State v. Mack

53 N.C. App. 127 | N.C. Ct. App. | 1981

HILL, Judge.

Defendant brings forth four assignments of error on appeal. We have considered each and find the fourth assignment to be dispositive.

After having begun their deliberations, the jury returned to the courtroom and informed the court that it had not reached a verdict. Thereupon, the court said:

[N]ow ladies and gentlemen, the Court, as I have previously instructed you, is certainly not putting any pressure on you *128to change your minds, or to reach a verdict in this case. I would remind you, however, that if you do not decide this case, that twelve more jurors will have to decide it at some future date at additional expense to the taxpayers of this county and the State.

Defendant contends these additional instructions were coercive under G.S. 15A-1235. This Court has addressed limitations imposed by this statute on the trial judge in his charge to deadlocked juries in State v. Lamb, 44 N.C. App. 251, 261 S.E. 2d 130 (1979), cert. denied, 299 N.C. 739 (1980). In that case, it was pointed out that G.S. 15A-1235 now excludes any mention to the jury of the potential expense and inconvenience of retrying the case should the jury fail to agree. See State v. Easterling, 300 N.C. 594, 268 S.E. 2d 800 (1980); State v. Hunter, 48 N.C. App. 689, 269 S.E. 2d 736 (1980).

Without question, the charge by the court is impermissible under the statute and Lamb, supra. Nevertheless, in construing Lamb, Justice Exum, speaking for the Court, said:

Not every violation of the procedures embodied in Chapter 15A amounts to prejudicial error.
[W]e see no reason to dispense with the usual requirement that an error in the judge’s instructions to the jury must be to the prejudice of the defendant in order to warrant corrective relief by the appellate division. G.S. 15A-1442(4)(d).

Easterling, at p. 608.

There can be no fixed rule in determining when the mention of potential additional expense and inconvenience is prejudicial. “Such prejudice will normally be deemed present, in cases relating to rights arising other than under the Federal Constitution only ‘when there is a reasonable possibility that, had the error in question not been committed, a different result would have been reached at the trial . . ..” G.S. 15A-1443(a). Furthermore, the burden of showing that such a possibility exists rests upon the defendant.” Id.

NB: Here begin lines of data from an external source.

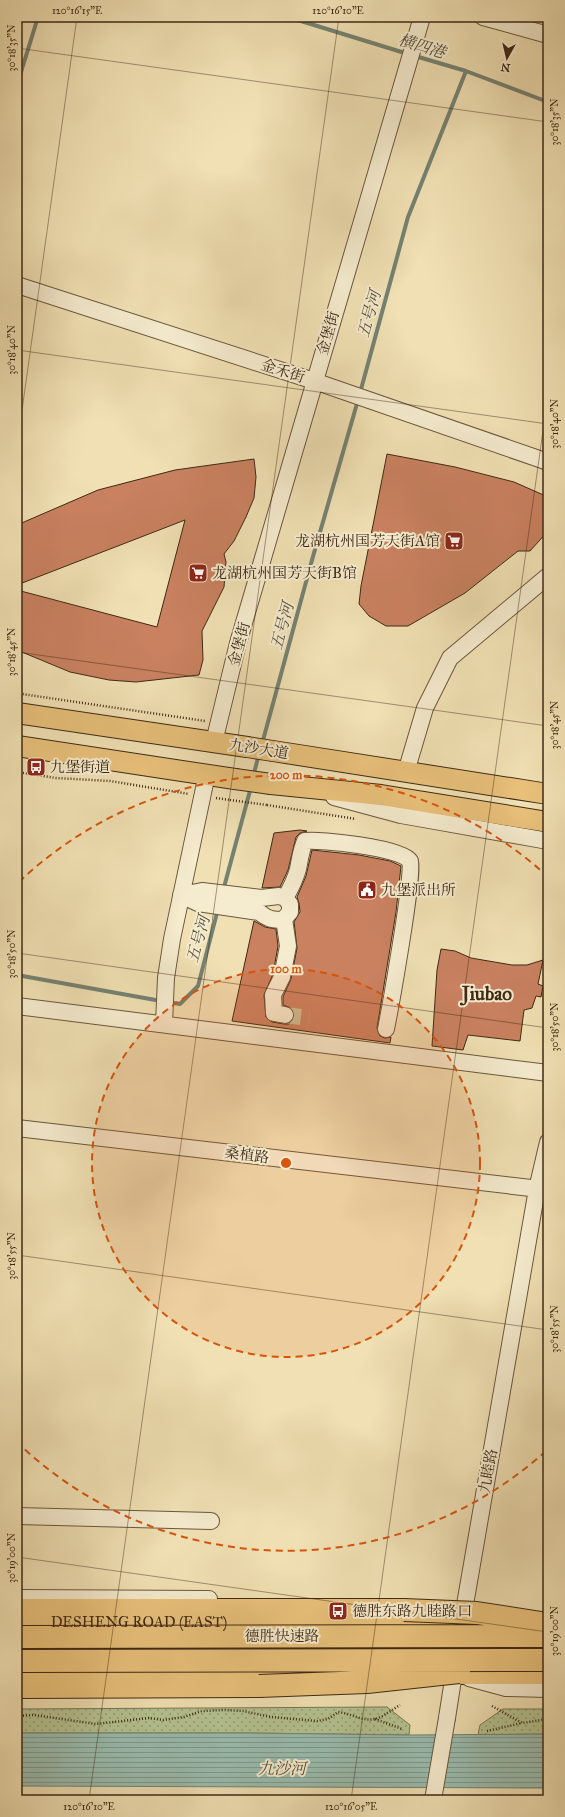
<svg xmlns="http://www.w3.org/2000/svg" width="565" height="1817" font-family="'IM FELL Great Primer','Noto Serif SC',serif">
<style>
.park{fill:url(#park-dots);stroke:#797653}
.water{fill:url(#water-rules);stroke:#758272}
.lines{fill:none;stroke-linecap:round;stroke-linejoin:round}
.stream{stroke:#758272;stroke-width:4}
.building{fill:#c98160;stroke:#3e2915}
.minor-tunnel{stroke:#ccbb93;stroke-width:16;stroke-dasharray:16 8;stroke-linecap:butt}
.minor-casing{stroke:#6a573c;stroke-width:18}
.major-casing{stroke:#3e2915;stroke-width:22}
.highway-casing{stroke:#3e2915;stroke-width:24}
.path{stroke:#3e2915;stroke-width:2.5;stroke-dasharray:1 2;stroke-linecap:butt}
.minor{stroke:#f5ebce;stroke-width:16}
.major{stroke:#e8c07a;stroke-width:20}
.highway{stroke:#e8c07a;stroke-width:22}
.minor-bridge-casing{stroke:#6a573c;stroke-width:18;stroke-linecap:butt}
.major-bridge-casing{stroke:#3e2915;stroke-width:22;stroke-linecap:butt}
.highway-bridge-casing{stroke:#3e2915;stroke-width:24;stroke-linecap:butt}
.path-bridge{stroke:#3e2915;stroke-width:2.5;stroke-dasharray:1 2;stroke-linecap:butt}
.minor-bridge{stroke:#f5ebce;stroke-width:16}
.major-bridge{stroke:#e8c07a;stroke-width:20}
.highway-bridge{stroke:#e8c07a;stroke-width:22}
.ticks{fill:none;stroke:#3e2915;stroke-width:1;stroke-opacity:0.45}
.ring{fill:none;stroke:#d7540d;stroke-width:2;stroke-dasharray:7 5}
.labels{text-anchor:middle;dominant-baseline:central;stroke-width:4;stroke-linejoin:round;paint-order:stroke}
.street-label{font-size:15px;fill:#3e2915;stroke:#f5ebce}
.poi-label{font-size:15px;fill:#3e2915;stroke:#f5ebce;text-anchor:start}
.water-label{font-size:16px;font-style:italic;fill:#554e3c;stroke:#f5ebce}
.district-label{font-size:19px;font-weight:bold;fill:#3e2915;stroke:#f5ebce}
.centre{fill:#d7540d;stroke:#f5ebce;stroke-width:2}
.ring-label{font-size:12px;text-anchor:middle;font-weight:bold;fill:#d7540d;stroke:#f5ebce;stroke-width:4;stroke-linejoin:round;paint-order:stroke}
.neatline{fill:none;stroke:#3e2915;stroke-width:1.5}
.ticks-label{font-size:10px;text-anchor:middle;fill:#3e2915}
</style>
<defs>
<pattern id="park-dots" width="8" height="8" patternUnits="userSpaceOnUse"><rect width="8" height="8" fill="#b4c391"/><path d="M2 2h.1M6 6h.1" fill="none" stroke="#949e75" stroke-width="1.8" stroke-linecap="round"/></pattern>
<pattern id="water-rules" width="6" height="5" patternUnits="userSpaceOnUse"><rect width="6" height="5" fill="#9abdb0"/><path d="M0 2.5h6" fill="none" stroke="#7f9a8e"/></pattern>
</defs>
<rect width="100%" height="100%" fill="#f0e0b3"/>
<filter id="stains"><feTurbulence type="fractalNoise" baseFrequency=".005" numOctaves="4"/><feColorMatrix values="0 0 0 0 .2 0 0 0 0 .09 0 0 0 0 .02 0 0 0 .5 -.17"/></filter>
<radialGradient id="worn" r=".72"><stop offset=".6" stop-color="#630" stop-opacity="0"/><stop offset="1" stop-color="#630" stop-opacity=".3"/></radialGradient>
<path class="park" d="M 387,1707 L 410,1725 L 409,1735 L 246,1733 L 17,1733 L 17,1709 Z
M 503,1709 L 548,1709 L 548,1734 L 478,1735 L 480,1725 Z"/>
<path class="water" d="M 17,1733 L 246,1733 L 409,1735 L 548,1734 L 548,1788 L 17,1786 Z"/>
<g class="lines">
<path class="stream" d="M 288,17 L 408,54
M 415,56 L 466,71 L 548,102
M 17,85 L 38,17
M 360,393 L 408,217 L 466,71
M 262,744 L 312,560 L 358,400
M 253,777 L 259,754
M 223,891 L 251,787
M 17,975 L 161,1001
M 168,1002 L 180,1004 L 198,986 L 218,909"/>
</g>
<path class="building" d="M 387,454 L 455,467 L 514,482 L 548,497 L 548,531 L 530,551 L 518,551 L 465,593 L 408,626 L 386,626 L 369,616 L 359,604 L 361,586 Z
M 254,459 L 256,477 L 254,498 L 246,517 L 234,541 L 224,554 L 226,562 L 224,587 L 202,631 L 203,660 L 199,675 L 136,682 L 109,680 L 70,672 L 17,650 L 17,590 L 157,627 L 185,520 L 17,585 L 17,525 L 98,490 L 175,470 Z
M 300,830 L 307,831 L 300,833 L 296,837 L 288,870 L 280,887 L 262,888 L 274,833 Z
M 312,850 L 359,855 L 390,861 L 401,866 L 396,912 L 377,1028 L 380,1036 L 385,1038 L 391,1037 L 390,1043 L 232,1021 L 254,921 L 265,927 L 276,929 L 278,946 L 273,974 L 264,995 L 266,1017 L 272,1022 L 284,1024 L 289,1024 L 294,1017 L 291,1008 L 283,1005 L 283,997 L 291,979 L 297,948 L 294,922 L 300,912 L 299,903 L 297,897 L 306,876 Z
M 441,949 L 455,951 L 471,958 L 512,965 L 527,965 L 543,960 L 538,984 L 543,986 L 541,997 L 536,996 L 532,1008 L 524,1010 L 520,1041 L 468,1035 L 463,1050 L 432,1046 L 437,970 Z"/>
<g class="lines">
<path class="minor-tunnel" d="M 285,1015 L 309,1018"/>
<g class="minor-casing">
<path id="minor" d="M 483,17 L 548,35
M 17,285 L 314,381 L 548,462
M 214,742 L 238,643 L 422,17
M 406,772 L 425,708 L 450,658 L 548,576
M 334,797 L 401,815 L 548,841
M 202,891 L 261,898 L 279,896 L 285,898 L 290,904 L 290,912 L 284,919 C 273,921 268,919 259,912 L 198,903 L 181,895 Z
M 285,898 C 291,888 295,880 298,869 C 300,859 301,850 305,841 C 320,839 403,848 410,861 C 415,870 390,1009 386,1029
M 284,919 L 288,946 L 282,977 L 273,995 L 274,1013 L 285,1015
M 17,1006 L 548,1073
M 164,1024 L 166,978 L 172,939 L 207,774
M 17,1128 L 548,1190
M 17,1516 L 211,1521
M 17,1598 L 209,1599
M 469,1678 L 506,1688 L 548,1689
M 447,1718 L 462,1622 L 537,1189 L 548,1142"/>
</g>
<g class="major-casing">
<g id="major">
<path d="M 17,713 L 247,747"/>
<path d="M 17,746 L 235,779"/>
<path d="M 273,751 L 548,794"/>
<path d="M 271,784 L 381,795 L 548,822"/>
<path id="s1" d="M 17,1622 L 447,1622"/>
<path d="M 443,1674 L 548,1674"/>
<path d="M 17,1675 L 313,1674"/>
</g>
</g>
<g class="highway-casing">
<path id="highway" d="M 17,1610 L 404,1610
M 17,1687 L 259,1686"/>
</g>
<path class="path" d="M 17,692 L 22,694 L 205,721
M 17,772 L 56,778 L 110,781 L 189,794
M 216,798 L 230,800
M 267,805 L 356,819
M 492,1706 L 522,1723 L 548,1719
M 17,1716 L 34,1715 L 96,1724 L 149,1718 L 163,1720 L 184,1717 L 202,1711 L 224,1710 L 243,1711 L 271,1717 L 317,1721 L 328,1719 L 338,1712 C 350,1713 363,1722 375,1719 C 383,1717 393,1709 400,1705
M 375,1719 L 402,1729
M 487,1731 L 522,1723"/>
<use href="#minor" class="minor"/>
<use href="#major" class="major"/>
<use href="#highway" class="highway"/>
<g class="minor-bridge-casing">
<path id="minor-bridge" d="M 433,1800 L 447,1718"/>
</g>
<g class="major-bridge-casing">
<path id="major-bridge" d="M 247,747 L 273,751
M 235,779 L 271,784"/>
</g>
<g class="highway-bridge-casing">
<path id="highway-bridge" d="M 404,1610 L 477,1613 L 548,1624
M 17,1637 L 548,1636
M 17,1661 L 548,1660
M 259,1686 L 367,1682 L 459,1672"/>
</g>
<path class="path-bridge" d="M 230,800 L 267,805"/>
<use href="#minor-bridge" class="minor-bridge"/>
<use href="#major-bridge" class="major-bridge"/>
<use href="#highway-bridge" class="highway-bridge"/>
</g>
<path class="ticks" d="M 17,48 L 548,122M 17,350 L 548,424M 17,446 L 77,17M 17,652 L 548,726M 17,953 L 548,1028M 17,1255 L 548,1330M 17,1557 L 548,1632M 89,1800 L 339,17M 351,1800 L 548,395"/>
<circle cx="286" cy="1163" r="194" fill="#d7540d" fill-opacity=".12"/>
<g class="ring">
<circle cx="286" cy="1163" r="194"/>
<path d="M546 1451A388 388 0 0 1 19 1444M19 882A388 388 0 0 1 546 875"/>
</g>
<defs>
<g id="supermarket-square" transform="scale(1)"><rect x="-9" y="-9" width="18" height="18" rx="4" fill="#8f2418" stroke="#f5ebce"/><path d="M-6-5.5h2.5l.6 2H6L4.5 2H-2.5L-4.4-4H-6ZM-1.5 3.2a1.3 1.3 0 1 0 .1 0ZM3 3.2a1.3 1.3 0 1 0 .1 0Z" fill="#fff"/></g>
<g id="bus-square" transform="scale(1)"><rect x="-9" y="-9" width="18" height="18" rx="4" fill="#8f2418" stroke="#f5ebce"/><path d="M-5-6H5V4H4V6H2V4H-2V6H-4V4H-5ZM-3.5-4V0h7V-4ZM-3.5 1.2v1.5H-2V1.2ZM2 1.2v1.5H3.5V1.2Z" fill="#fff"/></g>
<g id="civic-square" transform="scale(1)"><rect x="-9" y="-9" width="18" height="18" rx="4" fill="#8f2418" stroke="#f5ebce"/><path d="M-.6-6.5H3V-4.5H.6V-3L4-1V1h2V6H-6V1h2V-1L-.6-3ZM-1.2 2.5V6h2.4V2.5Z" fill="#fff"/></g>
</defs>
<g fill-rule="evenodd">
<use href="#supermarket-square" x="454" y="541"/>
<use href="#supermarket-square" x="198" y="573"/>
<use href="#bus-square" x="36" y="767"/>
<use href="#civic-square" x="367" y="890"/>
<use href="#bus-square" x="338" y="1611"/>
</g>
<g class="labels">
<g class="street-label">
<text transform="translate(328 333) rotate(-74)">金堡街</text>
<text transform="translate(283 371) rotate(18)">金禾街</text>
<text transform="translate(239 644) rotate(-75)">金堡街</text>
<text transform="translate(259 749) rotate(9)">九沙大道</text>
<text transform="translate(247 1155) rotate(7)">桑植路</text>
<text transform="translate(488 1471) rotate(-80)">九睦路</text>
<text stroke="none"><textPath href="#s1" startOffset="122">DESHENG ROAD (EAST)</textPath></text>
<text x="282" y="1636">德胜快速路</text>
</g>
<g class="poi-label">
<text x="440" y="541" text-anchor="end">龙湖杭州国芳天街A馆</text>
<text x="212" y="573">龙湖杭州国芳天街B馆</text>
<text x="50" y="767">九堡街道</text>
<text x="381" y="890">九堡派出所</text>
<text x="352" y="1611">德胜东路九睦路口</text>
</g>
<g class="water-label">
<text transform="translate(422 46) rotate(17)">横四港</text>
<text transform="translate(369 314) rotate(-74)">五号河</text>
<text transform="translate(282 626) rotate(-75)">五号河</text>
<text transform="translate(198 939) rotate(-75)">五号河</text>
<text x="282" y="1768">九沙河</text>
</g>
<g class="district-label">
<text x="487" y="993">Jiubao</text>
</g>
</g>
<circle cx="286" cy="1163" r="6" class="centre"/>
<g class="ring-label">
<text x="286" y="779">200 m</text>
<text x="286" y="973">100 m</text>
</g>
<rect width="565" height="1817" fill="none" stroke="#f0e0b3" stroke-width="44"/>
<g transform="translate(507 58) rotate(188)" stroke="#f5ebce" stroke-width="3" paint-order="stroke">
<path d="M0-3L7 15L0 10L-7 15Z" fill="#3e2915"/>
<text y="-6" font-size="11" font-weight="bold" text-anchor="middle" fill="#3e2915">N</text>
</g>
<rect x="22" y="22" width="521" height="1773" class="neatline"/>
<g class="ticks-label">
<text x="77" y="14">120°16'15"E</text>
<text x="338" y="14">120°16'10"E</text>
<text transform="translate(11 48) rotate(-90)" y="4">30°18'35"N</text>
<text transform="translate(554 122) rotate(-90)" y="4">30°18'35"N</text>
<text transform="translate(11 350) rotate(-90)" y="4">30°18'40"N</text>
<text transform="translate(554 424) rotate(-90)" y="4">30°18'40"N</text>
<text transform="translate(11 652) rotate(-90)" y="4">30°18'45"N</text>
<text transform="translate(554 725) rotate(-90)" y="4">30°18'45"N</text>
<text transform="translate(11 954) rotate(-90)" y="4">30°18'50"N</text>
<text transform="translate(554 1027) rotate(-90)" y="4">30°18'50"N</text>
<text transform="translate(11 1256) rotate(-90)" y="4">30°18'55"N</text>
<text transform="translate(554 1329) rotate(-90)" y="4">30°18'55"N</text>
<text transform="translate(11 1558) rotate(-90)" y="4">30°19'00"N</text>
<text transform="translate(554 1631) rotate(-90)" y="4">30°19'00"N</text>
<text x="89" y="1810">120°16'10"E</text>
<text x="351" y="1810">120°16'05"E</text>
</g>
<rect width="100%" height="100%" filter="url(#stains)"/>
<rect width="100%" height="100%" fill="url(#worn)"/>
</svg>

Generally speaking, our courts have addressed the question of prejudicial error in the judge’s charge when potential addi*129tional expense and inconvenience in a new trial are involved within three categories:

(1) Such mention of inconvenience and expense in the initial charge to the jury is harmless. State v. Alston, 294 N.C. 577, 243 S.E. 2d 354 (1978). At this point, the decision making process by the jury is yet to begin.
(2) Where the jury has begun deliberation but no evidence of deadlock is before the trial judge, the mention of inconvenience and additional potential expense as a part of additional further instructions, which instructions also demonstrate the trial judge does not intend that any juror surrender his conscientious conviction or judgment and contains no such element of coercion as to warrant a new trial, is harmless error. State v. Easterling, supra; State v. Williams, 288 N.C. 680, 220 S.E. 2d 558 (1975); State v. Darden, 48 N.C. App. 128, 268 S.E. 2d 225 (1980).
(3) But where the jury is deadlocked, and this fact is known to the trial judge, the mention of inconvenience and additional expense may well be prejudicial and harmful to the defendant, and must be scrutinized with extraordinary care. See State v. Lipfird, 302 N.C. 391, 276 S.E. 2d 161 (1981), as evidence of the trend of additional protection offered by the Supreme Court to a defendant. At this point the minds of jurors are fixed, and have been fixed for some time. Presumably, their decisions have been reasonably made, based upon the evidence presented. Only then with the weight of additional instructions by the trial judge is it likely that a complete reversal of judgment by a juror takes place.

In the case sub judice, the jury had appeared in court and announced that it was deadlocked. The trial judge indicated that he was placing no pressure on the jurors to change their minds or reach a verdict, and then proceeded to advise the jury that at some future time twelve more jurors would have to decide the case at additional cost to the taxpayers of the county and the state. The jury retired and returned a verdict within an hour. It is reasonable to assume that had the judge not so instructed the jury, the minds of the jurors would have remained the same. Cer*130tainly, a unanimous verdict appearing in so short a time arouses question concerning the thrust of the judge’s charge.

For the reasons set out herein, the case is remanded to the Superior Court of Mecklenburg County for a

New trial.

Judges Martin (Robert M.) and Clark concur.